Suddenly I was working with writers like Adam Guettel, Jason Robert Brown, Michael John LaChiusa, Ricky Ian Gordon, William Finn. Working with those really hungry, brilliant writers helped shape the artist I wanted to be.

And honestly sometimes I think, “Man… can I just sing ‘Mary Had a Little Lamb’?” But I don’t think I would be honoring my instincts if I did that.

Even when I recorded a holiday album last year I ended up putting some pretty challenging musical material on it. But that’s what gives me joy as an artist.

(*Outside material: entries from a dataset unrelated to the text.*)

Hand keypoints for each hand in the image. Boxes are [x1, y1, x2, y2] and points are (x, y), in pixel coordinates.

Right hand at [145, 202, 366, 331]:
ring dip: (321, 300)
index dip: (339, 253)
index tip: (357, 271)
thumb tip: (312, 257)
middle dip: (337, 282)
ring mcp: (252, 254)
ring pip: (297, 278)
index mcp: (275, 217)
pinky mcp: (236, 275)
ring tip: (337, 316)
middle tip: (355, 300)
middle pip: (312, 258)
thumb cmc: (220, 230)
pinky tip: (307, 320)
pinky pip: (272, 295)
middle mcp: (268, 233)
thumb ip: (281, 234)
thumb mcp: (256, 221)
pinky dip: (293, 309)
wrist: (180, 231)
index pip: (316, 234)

Since the themes of About Time deal with looking back at your life and still being able to look forward and live in the moment, I do have to ask you about a song that you recorded for your 2002 album, Daydream, and that is Lush Life. Billy Strayhorn wrote Lush Life at a very young age, yet it’s a song that seems to deepen with time. I would assume that that song takes on a different meaning for you now than it did when you first recorded it. How do you think Lush Life sums up the lived-in experience of any human being? [Note: de Haas also played Strayhorn in a musical, Billy Strayhorn: Something to Live For and Billy Porter was a producer on that show.]

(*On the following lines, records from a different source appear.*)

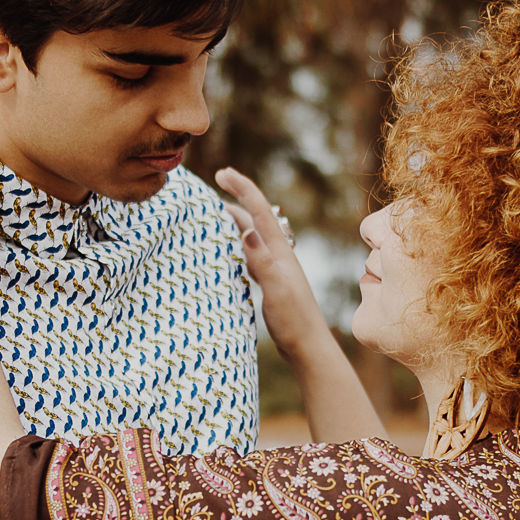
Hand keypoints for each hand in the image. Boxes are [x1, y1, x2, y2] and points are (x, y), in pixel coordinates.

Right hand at [215, 167, 329, 363]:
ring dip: (234, 223)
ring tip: (213, 217)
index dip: (242, 188)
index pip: (259, 211)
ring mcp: (275, 269)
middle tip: (211, 189)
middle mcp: (278, 255)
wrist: (308, 347)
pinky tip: (229, 253)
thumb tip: (246, 230)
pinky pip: (250, 255)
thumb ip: (262, 261)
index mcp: (279, 252)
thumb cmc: (294, 321)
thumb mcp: (276, 290)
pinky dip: (236, 246)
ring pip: (251, 236)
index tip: (222, 172)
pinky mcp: (271, 283)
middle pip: (254, 219)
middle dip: (235, 200)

Thank you for that question. I really appreciate you asking that.

Billy Strayhorn died at 51 years old. When I first recorded it I had to research it very carefully and work methodically to give any sense of having lived that kind of experience. There’s the lyrics, but there’s also how you lean into the music—it’s so specific.

Now, having lived more life and having sung Strayhorn’s music for years, it’s a very interesting practice.

He wrote that song when he was so young, and I think he was a genius. I think the song was aspirational in a way. I think it romanticized what that life might be. And in a strange way I think he could see what his life would become.

So returning to that song now becomes a study in how one moves from the romanticized idea of life to understanding what it actually is—and the tug of war between those two things.

When you look back at your own journey—from your early days performing in Chicago to where you are now—what stands out most to you?

When I was very young I was riding a crest. I had just done the first regional production of Dreamgirls and then went straight into Hair. My mother had done Hair years earlier with André De Shields and Joe Mantegna, so there was a bit of family legacy there.

But when I came to New York it was like starting over again. There were stretches where nothing happened, and then suddenly things would crest again. I always felt a bit like I was on the outside observing things rather than being in the vortex of everything that was happening.

Billy Strayhorn’s music helped me find my voice at a time when I was very frustrated. Now I’m beginning to understand that you are where you’re supposed to be and that you’ve accomplished more than you realize.

And now it’s wonderful to feel things coming together in a quiet way—not with people waving flags and saying “now we get Darius”—but just a quiet understanding.

And to work with Maltby and Shire, whose music I’ve listened to since the Barbra Streisand People album, and think: look how the journey has come around. I’m extremely grateful.

About Time is now playing at the Marjorie S. Deane Little Theater in New York.